**Work required**
Look below for the lines from the one with "line: (182, 368)" to the one with "arc: (303, 624)", and copy exactly those lines, both ends included.

**Supplied data**
==*==

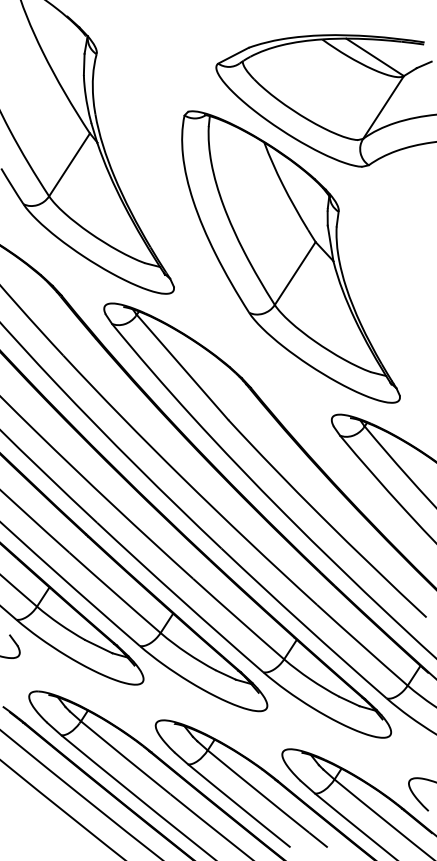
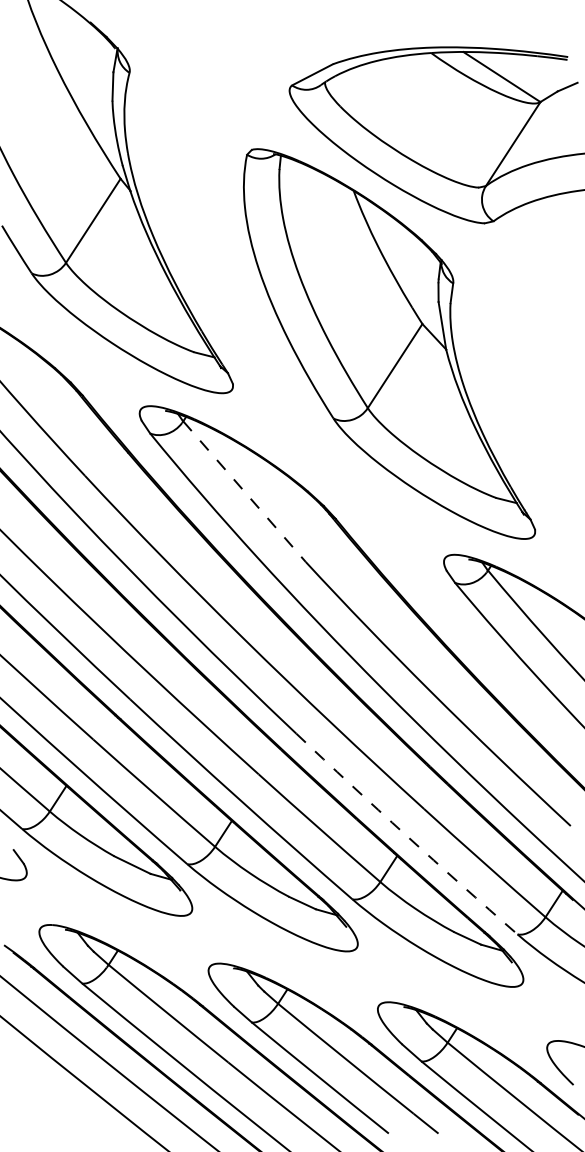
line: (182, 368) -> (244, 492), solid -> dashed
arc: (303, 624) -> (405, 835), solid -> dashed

==*==

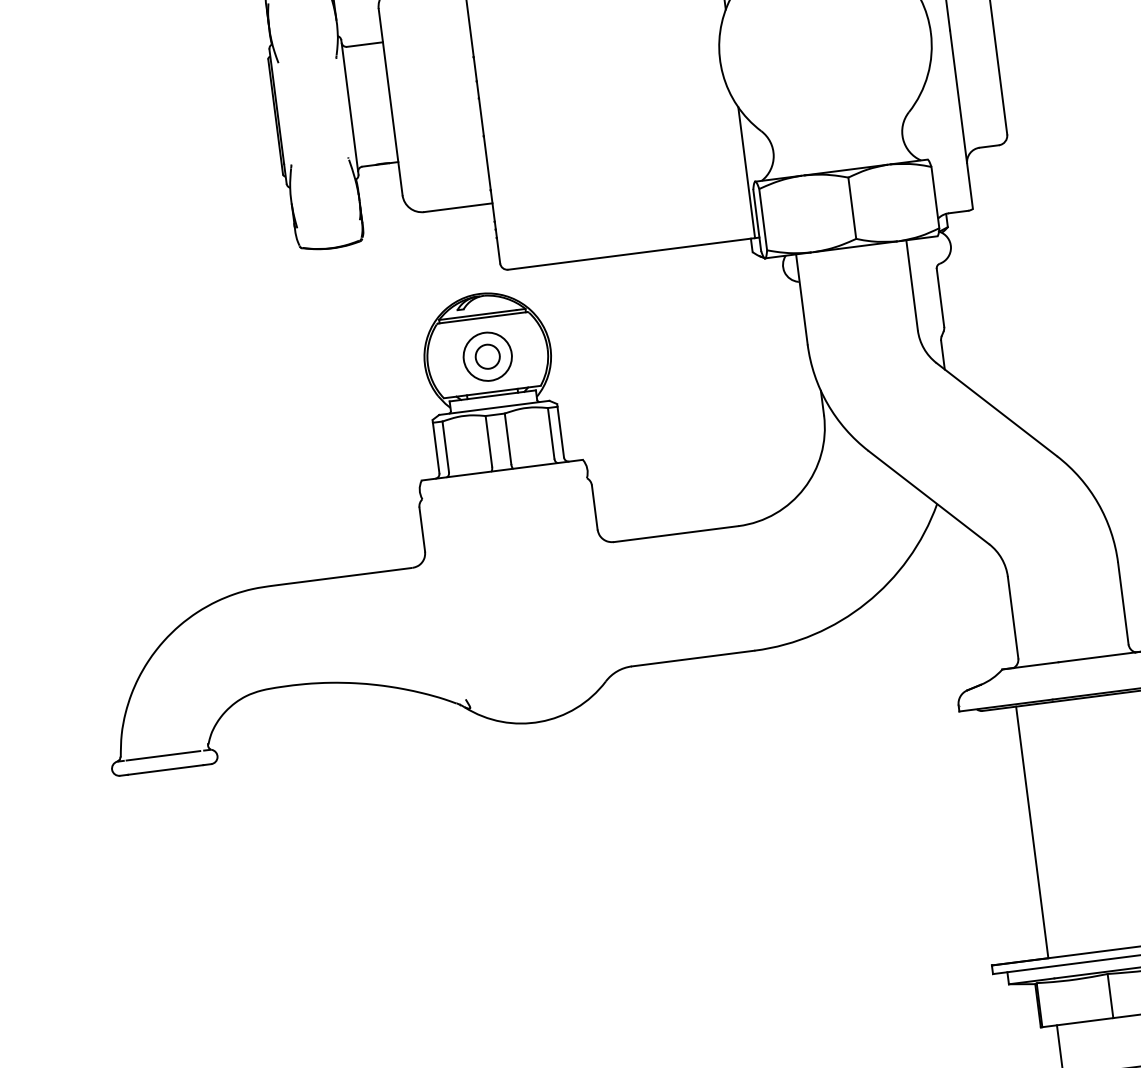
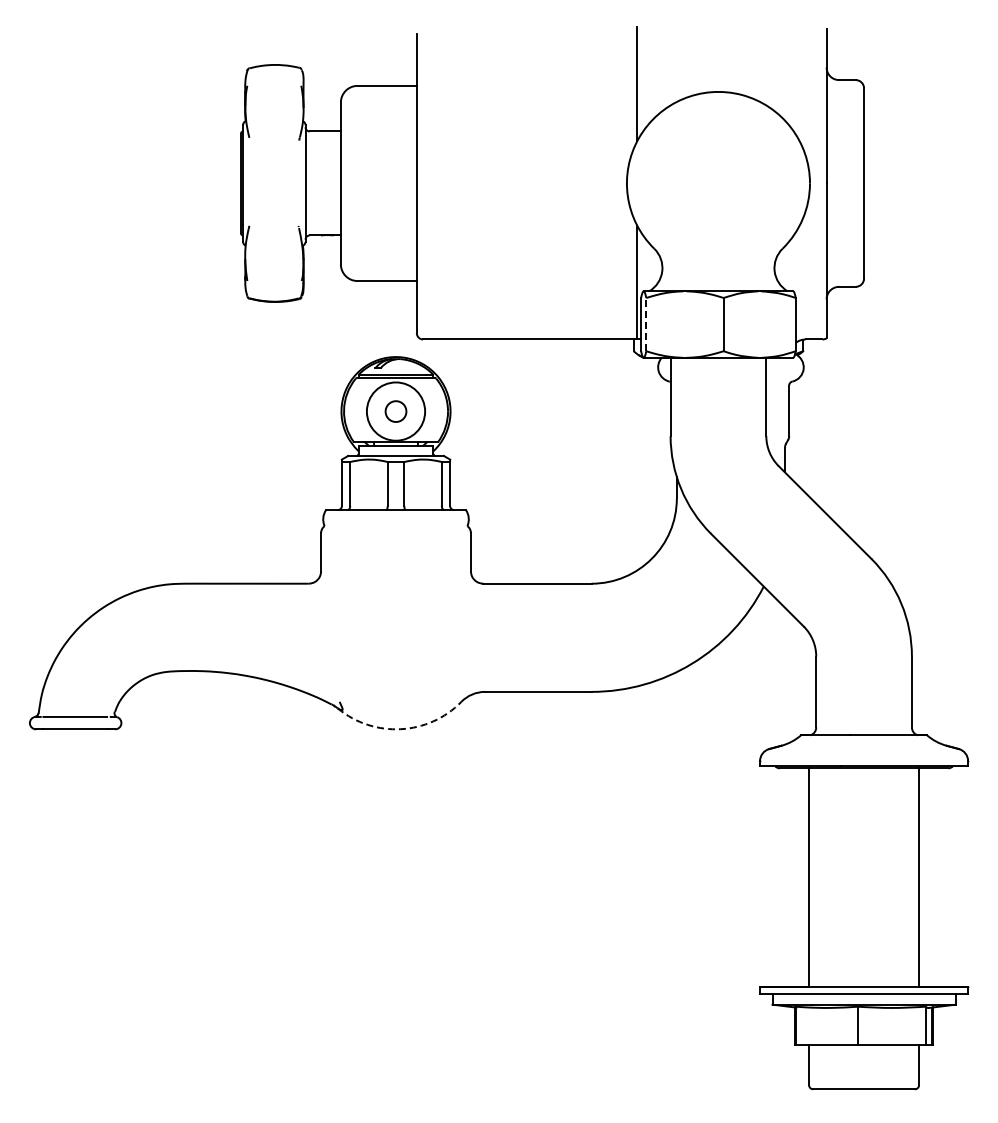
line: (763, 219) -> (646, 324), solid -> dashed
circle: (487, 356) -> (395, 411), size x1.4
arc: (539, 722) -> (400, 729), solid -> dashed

==*==

**Task solution**
line: (182, 368) -> (244, 492), solid -> dashed
arc: (303, 624) -> (405, 835), solid -> dashed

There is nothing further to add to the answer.